I X E L

  • Nakagawa A et al. - Currently, there is inadequate evidence to conclude whether milnacipran is superior, inferior or the same as other antidepressive agents in terms of efficacy, acceptability and tolerability in the acute phase treatment of major depression. However, there is some evidence in favour of milnacipran over TCAs in terms of dropouts due to adverse events (acceptability) and the rates of experiencing adverse events (tolerability). Information about other clinically meaningful outcomes such as cost-effectiveness and social functioning, including the ability to return to work, is lacking. Further study is needed to answer whether milnacipran would be the better choice of antidepressant for acute major depression.
Methods
  • Randomised controlled trials comparing milnacipran with any other active antidepressive agents (including non-conventional agents such as herbal products like hypericum) as monotherapy in the acute phase of major depression were selected.
  • Two reviewers independently checked eligibility, assessed methodological quality and extracted data from the eligible trials using a standardised data extraction form.

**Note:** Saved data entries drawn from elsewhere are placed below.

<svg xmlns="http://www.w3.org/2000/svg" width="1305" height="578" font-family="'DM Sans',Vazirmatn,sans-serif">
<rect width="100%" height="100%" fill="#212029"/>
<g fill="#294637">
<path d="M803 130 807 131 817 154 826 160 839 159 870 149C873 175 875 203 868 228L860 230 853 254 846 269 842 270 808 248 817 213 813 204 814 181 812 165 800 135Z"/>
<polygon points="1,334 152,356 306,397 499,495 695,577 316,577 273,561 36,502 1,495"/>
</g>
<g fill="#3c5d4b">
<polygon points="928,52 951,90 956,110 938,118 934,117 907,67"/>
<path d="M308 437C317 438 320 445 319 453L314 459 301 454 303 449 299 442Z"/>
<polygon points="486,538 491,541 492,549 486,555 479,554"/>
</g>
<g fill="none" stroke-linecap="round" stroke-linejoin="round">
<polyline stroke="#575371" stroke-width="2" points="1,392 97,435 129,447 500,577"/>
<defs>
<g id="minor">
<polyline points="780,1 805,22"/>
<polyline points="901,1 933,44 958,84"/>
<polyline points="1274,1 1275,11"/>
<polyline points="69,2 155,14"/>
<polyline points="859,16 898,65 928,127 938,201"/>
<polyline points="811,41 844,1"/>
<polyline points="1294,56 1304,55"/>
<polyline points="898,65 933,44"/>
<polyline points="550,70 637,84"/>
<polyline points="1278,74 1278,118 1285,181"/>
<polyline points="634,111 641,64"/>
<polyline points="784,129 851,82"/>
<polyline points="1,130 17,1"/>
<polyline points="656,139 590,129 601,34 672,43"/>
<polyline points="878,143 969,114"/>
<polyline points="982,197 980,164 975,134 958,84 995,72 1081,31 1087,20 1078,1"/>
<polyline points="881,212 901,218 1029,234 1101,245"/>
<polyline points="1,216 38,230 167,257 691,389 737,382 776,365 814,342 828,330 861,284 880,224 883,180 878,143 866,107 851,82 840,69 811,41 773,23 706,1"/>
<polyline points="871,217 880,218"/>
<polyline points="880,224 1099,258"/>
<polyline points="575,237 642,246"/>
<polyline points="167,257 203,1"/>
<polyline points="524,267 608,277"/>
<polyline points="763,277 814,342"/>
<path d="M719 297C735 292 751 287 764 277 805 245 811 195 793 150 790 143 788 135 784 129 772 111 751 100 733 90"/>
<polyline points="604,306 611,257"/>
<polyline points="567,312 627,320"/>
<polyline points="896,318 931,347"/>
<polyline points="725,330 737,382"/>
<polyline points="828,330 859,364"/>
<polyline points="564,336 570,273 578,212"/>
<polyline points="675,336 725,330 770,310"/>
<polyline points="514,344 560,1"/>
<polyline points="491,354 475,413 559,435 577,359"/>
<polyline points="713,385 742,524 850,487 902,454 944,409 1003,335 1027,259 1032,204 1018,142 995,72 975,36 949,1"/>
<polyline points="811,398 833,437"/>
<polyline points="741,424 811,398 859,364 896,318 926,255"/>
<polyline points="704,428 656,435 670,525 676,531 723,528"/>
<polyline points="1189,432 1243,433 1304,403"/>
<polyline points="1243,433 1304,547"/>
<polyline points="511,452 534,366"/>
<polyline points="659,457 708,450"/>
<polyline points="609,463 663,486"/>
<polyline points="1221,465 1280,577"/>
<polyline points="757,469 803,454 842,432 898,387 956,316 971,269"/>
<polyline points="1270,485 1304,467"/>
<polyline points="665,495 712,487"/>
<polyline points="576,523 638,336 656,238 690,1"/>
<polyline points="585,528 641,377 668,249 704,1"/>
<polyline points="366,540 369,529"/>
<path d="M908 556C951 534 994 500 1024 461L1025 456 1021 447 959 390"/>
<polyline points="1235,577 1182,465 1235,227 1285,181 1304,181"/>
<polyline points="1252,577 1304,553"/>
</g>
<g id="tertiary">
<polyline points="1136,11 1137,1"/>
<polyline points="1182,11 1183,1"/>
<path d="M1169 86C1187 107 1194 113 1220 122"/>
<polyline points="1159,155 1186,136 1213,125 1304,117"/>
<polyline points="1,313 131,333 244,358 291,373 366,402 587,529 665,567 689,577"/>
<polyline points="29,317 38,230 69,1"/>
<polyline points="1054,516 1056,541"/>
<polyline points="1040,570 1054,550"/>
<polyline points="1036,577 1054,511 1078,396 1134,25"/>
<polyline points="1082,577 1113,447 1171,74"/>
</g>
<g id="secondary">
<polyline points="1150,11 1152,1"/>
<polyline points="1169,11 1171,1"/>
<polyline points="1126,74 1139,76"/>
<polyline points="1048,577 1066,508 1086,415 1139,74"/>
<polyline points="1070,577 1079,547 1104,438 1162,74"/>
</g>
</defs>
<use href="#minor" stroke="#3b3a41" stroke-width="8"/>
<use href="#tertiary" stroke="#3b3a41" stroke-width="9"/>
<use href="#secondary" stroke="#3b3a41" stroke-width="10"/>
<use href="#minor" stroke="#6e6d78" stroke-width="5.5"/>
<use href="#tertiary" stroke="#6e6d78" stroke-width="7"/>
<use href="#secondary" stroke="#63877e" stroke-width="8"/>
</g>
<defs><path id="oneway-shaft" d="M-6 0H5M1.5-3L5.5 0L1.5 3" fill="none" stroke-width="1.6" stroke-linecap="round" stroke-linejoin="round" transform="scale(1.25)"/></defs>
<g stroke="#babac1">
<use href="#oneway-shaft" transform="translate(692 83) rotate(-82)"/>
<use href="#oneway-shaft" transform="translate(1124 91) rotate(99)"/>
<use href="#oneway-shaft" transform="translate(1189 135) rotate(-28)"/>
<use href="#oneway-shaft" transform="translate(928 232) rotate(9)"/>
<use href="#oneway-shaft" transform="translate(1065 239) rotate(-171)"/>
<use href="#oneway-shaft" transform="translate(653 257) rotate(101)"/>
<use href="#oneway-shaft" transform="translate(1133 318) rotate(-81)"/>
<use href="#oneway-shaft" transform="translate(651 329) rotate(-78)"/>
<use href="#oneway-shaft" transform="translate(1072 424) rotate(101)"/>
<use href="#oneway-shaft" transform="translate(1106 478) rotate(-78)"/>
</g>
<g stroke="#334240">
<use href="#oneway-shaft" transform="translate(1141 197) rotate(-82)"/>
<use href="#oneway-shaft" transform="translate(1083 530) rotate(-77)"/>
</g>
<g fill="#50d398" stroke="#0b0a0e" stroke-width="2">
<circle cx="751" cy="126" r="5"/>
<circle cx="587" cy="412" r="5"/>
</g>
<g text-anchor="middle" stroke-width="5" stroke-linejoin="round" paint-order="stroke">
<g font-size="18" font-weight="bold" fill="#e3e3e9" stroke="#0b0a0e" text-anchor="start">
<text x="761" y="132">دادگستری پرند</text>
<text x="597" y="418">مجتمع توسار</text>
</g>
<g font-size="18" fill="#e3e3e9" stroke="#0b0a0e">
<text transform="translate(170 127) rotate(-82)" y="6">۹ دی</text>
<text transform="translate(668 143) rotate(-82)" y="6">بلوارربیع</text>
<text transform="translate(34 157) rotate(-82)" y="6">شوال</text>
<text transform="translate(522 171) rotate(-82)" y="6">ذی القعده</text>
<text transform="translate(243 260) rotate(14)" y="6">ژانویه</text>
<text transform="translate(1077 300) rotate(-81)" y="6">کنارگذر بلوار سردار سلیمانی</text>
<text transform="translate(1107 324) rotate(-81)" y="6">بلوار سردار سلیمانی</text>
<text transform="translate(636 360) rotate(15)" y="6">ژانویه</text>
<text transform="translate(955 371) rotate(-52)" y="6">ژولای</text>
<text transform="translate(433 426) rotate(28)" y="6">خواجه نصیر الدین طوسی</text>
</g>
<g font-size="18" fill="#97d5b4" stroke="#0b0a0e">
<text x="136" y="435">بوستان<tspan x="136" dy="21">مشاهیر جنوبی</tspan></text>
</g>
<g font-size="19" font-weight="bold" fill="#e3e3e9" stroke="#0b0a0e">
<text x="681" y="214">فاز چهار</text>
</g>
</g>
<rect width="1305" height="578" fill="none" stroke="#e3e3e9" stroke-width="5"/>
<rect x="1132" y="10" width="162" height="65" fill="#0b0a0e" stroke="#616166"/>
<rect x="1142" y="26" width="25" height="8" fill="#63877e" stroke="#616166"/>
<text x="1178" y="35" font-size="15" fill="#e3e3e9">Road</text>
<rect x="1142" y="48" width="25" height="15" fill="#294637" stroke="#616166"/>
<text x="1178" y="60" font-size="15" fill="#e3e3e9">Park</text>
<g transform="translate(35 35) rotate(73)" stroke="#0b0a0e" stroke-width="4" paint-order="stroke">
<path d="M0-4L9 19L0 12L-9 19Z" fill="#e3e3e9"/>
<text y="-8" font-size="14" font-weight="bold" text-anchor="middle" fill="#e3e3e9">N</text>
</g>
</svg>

  • The number of participants who responded to treatment or those who achieved remission were calculated on an intention-to-treat basis. Random-effects meta-analyses were conducted, combining data from the included trials.
Results
  • A total of 16 randomised controlled trials (n=2277) were included in the meta-analysis.

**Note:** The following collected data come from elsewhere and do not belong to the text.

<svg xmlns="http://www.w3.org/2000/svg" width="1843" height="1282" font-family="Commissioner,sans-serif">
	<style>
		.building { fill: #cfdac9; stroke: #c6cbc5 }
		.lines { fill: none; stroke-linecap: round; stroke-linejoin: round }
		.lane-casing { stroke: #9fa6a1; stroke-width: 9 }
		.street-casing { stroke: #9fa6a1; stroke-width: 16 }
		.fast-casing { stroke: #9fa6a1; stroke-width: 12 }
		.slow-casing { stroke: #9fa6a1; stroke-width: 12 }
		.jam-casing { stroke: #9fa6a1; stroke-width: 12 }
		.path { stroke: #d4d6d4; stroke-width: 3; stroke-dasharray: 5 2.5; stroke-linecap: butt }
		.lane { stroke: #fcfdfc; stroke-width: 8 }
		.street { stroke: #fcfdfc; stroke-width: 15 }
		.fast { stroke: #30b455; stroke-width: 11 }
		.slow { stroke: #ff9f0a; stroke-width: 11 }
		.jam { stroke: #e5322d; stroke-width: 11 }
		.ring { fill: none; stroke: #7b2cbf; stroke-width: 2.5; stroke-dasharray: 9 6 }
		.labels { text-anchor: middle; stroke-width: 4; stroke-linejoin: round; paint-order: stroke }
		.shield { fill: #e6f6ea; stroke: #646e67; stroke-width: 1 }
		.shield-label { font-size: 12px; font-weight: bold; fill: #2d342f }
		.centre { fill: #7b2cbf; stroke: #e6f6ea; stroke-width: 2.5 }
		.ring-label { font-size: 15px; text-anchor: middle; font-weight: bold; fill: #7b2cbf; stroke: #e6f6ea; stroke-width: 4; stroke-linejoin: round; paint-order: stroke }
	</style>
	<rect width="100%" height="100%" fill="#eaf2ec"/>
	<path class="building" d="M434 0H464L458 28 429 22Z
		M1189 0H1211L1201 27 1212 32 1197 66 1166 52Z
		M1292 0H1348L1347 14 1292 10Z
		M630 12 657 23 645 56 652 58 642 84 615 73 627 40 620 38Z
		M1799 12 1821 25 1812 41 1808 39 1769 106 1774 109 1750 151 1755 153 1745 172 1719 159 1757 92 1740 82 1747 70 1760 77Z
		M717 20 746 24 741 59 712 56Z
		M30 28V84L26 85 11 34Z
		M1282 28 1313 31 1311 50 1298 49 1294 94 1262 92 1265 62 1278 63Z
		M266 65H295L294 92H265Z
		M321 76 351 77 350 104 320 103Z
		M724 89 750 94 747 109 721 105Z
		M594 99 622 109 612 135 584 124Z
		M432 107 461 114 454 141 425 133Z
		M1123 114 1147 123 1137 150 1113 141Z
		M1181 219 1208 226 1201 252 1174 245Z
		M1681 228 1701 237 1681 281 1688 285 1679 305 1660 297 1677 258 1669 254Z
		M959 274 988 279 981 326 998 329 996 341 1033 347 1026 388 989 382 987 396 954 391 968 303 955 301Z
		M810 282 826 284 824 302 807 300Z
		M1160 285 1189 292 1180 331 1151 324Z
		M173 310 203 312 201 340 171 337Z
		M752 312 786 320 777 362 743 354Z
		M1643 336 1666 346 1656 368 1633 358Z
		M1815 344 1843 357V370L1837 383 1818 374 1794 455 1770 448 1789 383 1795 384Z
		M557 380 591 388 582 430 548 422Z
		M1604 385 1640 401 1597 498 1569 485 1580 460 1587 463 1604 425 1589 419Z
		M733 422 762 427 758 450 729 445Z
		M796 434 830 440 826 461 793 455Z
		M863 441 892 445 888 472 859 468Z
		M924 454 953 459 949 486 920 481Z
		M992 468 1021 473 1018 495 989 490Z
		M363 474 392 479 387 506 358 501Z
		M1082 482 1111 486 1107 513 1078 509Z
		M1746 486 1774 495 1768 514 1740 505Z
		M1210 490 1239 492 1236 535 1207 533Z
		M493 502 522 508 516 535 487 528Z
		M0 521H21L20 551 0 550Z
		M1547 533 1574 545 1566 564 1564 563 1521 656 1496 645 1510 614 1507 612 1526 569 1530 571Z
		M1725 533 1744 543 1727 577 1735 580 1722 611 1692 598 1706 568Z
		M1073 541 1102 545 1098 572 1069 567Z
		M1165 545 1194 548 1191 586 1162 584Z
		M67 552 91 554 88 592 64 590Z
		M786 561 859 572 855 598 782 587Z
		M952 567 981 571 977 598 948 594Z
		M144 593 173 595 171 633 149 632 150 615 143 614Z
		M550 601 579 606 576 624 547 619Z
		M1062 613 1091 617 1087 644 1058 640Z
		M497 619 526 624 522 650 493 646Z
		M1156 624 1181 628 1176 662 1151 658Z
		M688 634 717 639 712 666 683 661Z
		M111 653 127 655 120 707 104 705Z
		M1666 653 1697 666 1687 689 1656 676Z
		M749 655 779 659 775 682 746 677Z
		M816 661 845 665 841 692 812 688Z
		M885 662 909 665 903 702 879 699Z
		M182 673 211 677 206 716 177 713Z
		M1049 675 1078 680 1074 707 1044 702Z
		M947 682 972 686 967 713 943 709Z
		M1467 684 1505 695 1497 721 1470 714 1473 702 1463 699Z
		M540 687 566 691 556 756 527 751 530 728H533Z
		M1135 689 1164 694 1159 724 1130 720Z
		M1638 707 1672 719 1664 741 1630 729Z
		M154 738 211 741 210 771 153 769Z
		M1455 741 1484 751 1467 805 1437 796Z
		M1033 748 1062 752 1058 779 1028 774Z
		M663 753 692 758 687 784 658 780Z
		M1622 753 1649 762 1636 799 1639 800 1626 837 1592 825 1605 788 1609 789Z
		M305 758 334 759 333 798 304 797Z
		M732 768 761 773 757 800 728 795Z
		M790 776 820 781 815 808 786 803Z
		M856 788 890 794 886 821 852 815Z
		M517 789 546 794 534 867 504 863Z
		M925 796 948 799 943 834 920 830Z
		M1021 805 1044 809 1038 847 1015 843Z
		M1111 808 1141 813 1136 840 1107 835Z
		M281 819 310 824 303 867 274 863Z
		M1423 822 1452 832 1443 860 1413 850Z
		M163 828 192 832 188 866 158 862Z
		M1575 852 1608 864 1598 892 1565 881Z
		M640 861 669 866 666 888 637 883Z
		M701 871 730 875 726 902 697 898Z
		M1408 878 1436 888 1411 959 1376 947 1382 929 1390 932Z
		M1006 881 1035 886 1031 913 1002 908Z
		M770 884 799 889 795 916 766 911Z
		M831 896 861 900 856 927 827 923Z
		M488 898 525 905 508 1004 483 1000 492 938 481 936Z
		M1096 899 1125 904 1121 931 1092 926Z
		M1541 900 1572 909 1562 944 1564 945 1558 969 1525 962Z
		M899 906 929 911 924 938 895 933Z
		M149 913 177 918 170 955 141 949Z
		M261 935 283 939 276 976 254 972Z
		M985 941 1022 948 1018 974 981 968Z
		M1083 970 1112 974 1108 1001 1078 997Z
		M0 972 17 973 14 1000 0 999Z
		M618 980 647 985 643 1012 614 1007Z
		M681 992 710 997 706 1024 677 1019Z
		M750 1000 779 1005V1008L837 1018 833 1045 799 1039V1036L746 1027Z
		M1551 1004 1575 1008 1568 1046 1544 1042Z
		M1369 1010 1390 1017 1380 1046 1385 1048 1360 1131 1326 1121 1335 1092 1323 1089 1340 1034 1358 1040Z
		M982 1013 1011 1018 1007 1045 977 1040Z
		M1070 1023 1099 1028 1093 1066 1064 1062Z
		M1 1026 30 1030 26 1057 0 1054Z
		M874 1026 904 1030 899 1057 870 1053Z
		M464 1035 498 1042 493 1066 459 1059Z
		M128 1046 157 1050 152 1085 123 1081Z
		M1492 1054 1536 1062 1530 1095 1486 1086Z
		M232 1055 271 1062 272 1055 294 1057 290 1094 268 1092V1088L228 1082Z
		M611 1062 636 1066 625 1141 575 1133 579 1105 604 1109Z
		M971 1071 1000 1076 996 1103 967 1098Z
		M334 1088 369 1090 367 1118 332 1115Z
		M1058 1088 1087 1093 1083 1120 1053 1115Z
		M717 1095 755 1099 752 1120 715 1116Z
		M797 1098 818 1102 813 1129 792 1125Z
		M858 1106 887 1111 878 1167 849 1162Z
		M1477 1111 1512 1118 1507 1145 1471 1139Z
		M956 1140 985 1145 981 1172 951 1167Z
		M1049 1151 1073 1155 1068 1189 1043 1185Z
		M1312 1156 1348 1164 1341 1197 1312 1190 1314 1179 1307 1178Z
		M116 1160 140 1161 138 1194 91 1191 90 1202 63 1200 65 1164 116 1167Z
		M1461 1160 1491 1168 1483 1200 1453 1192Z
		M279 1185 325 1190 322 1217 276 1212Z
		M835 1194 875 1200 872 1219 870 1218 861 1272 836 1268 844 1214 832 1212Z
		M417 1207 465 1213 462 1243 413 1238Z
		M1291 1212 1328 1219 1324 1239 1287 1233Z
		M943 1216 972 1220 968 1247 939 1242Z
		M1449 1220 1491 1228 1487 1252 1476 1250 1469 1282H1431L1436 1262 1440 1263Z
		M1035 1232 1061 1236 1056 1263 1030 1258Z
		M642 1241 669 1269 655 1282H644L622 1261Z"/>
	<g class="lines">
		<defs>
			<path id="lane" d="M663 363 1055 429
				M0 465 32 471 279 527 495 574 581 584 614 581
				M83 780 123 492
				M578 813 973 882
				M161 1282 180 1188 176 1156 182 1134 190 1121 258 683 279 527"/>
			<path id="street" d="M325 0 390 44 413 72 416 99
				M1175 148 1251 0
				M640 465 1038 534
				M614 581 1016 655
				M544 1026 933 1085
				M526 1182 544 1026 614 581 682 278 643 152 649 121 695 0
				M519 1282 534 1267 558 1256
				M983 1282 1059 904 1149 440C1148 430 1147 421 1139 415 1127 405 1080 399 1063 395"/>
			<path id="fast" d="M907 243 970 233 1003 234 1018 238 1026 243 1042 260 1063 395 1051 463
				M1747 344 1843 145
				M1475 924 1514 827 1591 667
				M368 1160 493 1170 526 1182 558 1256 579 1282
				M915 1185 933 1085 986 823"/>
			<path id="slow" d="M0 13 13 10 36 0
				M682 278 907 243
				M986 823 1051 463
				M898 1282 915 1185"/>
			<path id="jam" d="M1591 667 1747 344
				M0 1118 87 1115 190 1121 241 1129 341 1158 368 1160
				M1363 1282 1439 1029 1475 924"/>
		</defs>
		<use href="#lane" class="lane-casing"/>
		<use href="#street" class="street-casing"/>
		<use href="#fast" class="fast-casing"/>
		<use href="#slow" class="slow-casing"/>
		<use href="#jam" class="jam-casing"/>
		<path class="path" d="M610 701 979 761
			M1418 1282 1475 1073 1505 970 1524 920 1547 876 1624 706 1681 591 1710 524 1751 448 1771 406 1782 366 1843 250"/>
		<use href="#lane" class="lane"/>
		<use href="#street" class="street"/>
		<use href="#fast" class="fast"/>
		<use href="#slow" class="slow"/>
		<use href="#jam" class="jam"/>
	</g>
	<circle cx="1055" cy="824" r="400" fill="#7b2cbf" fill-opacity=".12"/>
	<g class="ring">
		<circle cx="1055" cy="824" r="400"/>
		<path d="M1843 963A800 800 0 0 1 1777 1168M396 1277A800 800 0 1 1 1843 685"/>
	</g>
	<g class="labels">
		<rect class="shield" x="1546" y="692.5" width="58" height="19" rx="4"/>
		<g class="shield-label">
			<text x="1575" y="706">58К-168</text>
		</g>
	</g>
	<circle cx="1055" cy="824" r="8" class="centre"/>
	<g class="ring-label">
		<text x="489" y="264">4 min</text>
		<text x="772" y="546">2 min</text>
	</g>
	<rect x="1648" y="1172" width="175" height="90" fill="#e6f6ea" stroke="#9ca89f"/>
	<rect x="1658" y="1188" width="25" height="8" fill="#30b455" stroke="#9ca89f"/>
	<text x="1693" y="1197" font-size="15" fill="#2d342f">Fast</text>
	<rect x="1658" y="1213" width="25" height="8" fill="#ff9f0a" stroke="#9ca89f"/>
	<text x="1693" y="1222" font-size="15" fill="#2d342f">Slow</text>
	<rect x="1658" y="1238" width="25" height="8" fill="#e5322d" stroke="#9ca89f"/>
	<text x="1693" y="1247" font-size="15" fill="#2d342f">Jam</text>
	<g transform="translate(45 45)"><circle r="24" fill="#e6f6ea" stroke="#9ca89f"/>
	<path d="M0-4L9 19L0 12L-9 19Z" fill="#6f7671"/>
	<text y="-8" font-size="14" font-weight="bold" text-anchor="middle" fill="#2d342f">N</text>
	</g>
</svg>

  • Despite the size of this sample, the pooled 95% confidence intervals were rather wide and there were no statistically significant differences in efficacy, acceptability and tolerability when comparing milnacipran with other antidepressive agents.
  • However, compared with TCAs, patients taking milnacipran were associated with fewer dropouts due to adverse events (OR 0.55; 95%CI 0.35 to 0.85).
  • There was also some weak evidence to suggest that patients taking milnacipran experienced fewer adverse events of sleepiness/ drowsiness, dry mouth or constipation compared with TCAs.